A menace researcher has disclosed a brand new arbitrary command injection and hardcoded backdoor flaw in a number of end-of-life D-Hyperlink Community Hooked up Storage (NAS) gadget fashions.
The researcher who found the flaw, ‘Netsecfish,’ explains that the problem resides inside the’/cgi-bin/nas_sharing.cgi’ script, impacting its HTTP GET Request Handler part.
The 2 primary points contributing to the flaw, tracked as CVE-2024-3273, are a backdoor facilitated by a hardcoded account (username: “messagebus” and empty password) and a command injection downside by way of the “system” parameter.
When chained collectively, any attacker can remotely execute instructions on the gadget.
The command injection flaw arises from including a base64-encoded command to the “system” parameter by way of an HTTP GET request, which is then executed.
“Profitable exploitation of this vulnerability might permit an attacker to execute arbitrary instructions on the system, doubtlessly resulting in unauthorized entry to delicate info, modification of system configurations, or denial of service circumstances,” warns the researcher.

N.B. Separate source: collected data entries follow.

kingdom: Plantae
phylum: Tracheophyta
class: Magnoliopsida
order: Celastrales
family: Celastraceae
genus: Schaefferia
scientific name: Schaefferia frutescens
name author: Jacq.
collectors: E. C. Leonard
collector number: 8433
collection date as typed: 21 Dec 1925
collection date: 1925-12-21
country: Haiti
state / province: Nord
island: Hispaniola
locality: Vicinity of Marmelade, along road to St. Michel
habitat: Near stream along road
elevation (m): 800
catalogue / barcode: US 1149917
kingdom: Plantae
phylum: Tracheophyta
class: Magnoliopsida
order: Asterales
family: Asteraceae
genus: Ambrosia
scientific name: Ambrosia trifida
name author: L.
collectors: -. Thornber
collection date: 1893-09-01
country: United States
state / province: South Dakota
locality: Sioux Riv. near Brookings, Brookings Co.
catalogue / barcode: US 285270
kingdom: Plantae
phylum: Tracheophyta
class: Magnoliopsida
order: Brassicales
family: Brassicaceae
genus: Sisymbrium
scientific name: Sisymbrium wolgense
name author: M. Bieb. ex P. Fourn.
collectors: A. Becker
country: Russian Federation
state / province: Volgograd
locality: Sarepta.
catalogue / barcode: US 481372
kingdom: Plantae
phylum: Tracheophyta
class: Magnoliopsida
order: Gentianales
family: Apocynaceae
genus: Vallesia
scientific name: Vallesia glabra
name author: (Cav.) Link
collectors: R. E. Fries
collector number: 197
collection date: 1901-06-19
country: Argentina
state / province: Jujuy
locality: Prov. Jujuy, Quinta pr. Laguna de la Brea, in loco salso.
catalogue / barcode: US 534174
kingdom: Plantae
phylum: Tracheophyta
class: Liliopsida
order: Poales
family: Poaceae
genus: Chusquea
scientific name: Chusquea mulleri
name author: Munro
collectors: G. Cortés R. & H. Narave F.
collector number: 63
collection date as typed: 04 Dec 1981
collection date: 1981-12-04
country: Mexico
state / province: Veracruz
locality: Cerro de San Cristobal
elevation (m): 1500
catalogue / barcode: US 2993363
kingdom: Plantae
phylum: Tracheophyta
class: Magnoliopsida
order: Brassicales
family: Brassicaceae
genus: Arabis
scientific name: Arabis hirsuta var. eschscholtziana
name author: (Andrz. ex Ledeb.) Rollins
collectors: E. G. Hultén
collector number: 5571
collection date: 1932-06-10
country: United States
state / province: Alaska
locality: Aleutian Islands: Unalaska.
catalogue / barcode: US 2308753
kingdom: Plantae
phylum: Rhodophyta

The gadget fashions impacted by CVE-2024-3273 are:
- DNS-320L Model 1.11, Model 1.03.0904.2013, Model 1.01.0702.2013
- DNS-325 Model 1.01
- DNS-327L Model 1.09, Model 1.00.0409.2013
- DNS-340L Model 1.08
Netsecfish says community scans present over 92,000 susceptible D-Hyperlink NAS gadgets uncovered on-line and inclined to assaults by these flaws.
No patches accessible
After contacting D-Hyperlink concerning the flaw and whether or not a patch can be launched, the seller advised us that these NAS gadgets had reached the top of life (EOL) and are not supported.
“All D-Hyperlink Community Hooked up storage has been Finish of Life and of Service Life for a few years [and] the assets related to these merchandise have ceased their improvement and are not supported,” said the spokesperson.
“D-Hyperlink recommends retiring these merchandise and changing them with merchandise that obtain firmware updates.”
The spokesperson additionally advised BleepingComputer that the impacted gadgets shouldn’t have automated on-line updating capabilities or buyer outreach options to ship notifications, like present fashions.
Therefore, the seller was restricted to a security bulletin printed yesterday to boost consciousness concerning the flaw and the necessity to retire or exchange these gadgets instantly.
D-Hyperlink has arrange a devoted help web page for legacy gadgets the place homeowners can navigate archives to search out the newest security and firmware updates.
Those that insist on utilizing outdated {hardware} ought to at the least apply the newest accessible updates, even when these will not deal with newly found issues like CVE-2024-3273.
Moreover, NAS gadgets ought to by no means be uncovered to the web as they’re generally focused to steal knowledge or encrypt in ransomware assaults.